Yunanistan’da radikal solcu parti Syriza’nın lideri, koalisyon hükümeti kurmak için diğer partilerle görüşmelere başladı. Pazar günkü seçimlerde hiçbir partinin çoğunluğu elde edememesi Yunanistan’daki belirsizliği daha da arttırdı. Bu durum, Avrupa’da kemerleri sıkma politikasına karşı verilen tepkinin bir parçası olarak görülüyor.
Yunan parlamentosunun önündeki Syntagma Meydanı hükümet karşıtı protestoların merkez üssü. Seçimlerden sonra Yunan halkı ciddi bir belirsizlikle karşı karşıya kaldı.
Seçilen partiler koalisyon kurmayı başaramazsa tekrar sandık başına gidilecek. Seçmenler arasında korku ve kaygı artıyor: ”Yeniden seçimlere gidilmesi durumunda çelişkili ve tepkili sonuçlar alınabilir. Böyle bir sonucu ne duygusal, ne ekonomik ne de pratik açılardan kaldırabiliriz.”
Yunanistan’daki iki ana partinin seçimlerde oy kaybına uğraması aşırı sağ ve soldaki rakiplerinin işine yaradı.
Londra’daki Birkbeck Üniversitesi’nden Yunan siyaseti uzmanı Dionysis Dimitrakopoulos, seçim sandıklarından ‘sağduyu’ çıktığını söylüyor: ”Seçmenler Yunanistan’ı perişan eden iki partiyi cezalandırdı. Suçu bu iki partiye eşit olarak paylaştırdı. Seçim sonuçları ayrıca soldaki Syriza gibi partilere sorunların çözümü için alternatif sunma ve bunu uygulama şansı tanıyor.”
Kemer sıkma politikalarının mimarı Almanya, Yunanistan’ın, daha önceki hükümetin imzaladığı tasarruf anlaşmasına uymaya devam etmesi gerektiğini bildirdi.
Dimitrakopoulos, bunun, Yunanistan ve AB arasındaki anlaşmanın süresinin uzatılabileceğinin işareti olduğunu söylüyor: ”Yunanistan’daki sorunların bir kısmı 2009-2010 yılları arasında uygulanan politikalardan kaynaklanıyor. Suç sadece Yunan halkında değil.”
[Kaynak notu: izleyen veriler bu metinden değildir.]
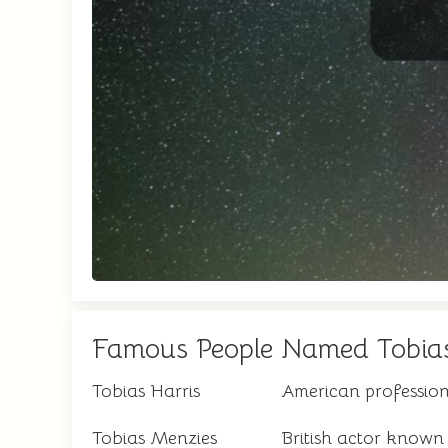
Famous People Named Tobia
Tobias Harris
American profession
Tobias Menzies
British actor known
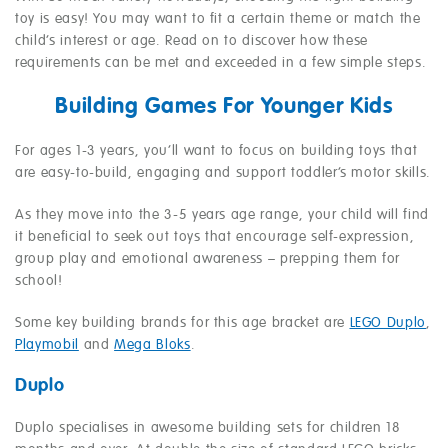
toy is easy! You may want to fit a certain theme or match the
child’s interest or age. Read on to discover how these
requirements can be met and exceeded in a few simple steps.
Building Games For Younger Kids
For ages 1-3 years, you’ll want to focus on building toys that
are easy-to-build, engaging and support toddler’s motor skills.
As they move into the 3-5 years age range, your child will find
it beneficial to seek out toys that encourage self-expression,
group play and emotional awareness – prepping them for
school!
Some key building brands for this age bracket are
LEGO Duplo
,
Playmobil
and
Mega Bloks
.
Duplo
Duplo specialises in awesome building sets for children 18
Fransa’da cumhurbaşkanlığı seçimini tasarruf politikası karşıtı kampanyasıyla sosyalist François Hollande kazandı. İktisatçı Paul Krugman’a göre, siyasetçilerin ekonomik krizden çıkmak için yanlış formüller oluşturduğu inancı yaygınlaşıyor: ”Harcamaları kesmek ekonomiyi boğar. Ancak harcamaların aslında ekonomiyi küçültmediği, tam tersine güveni arttırarak daha fazla harcamaya teşvik ettiği inancı yayıldı.”
Yunanistan ve Fransa’daki seçimler Avrupa’daki tasarruf politikalarına büyük bir darbe indirdi. Uzmanlar seçmenlerin Avrupa’nın ekonomik rotasını belirsizliğe çevirdiğini söylüyor.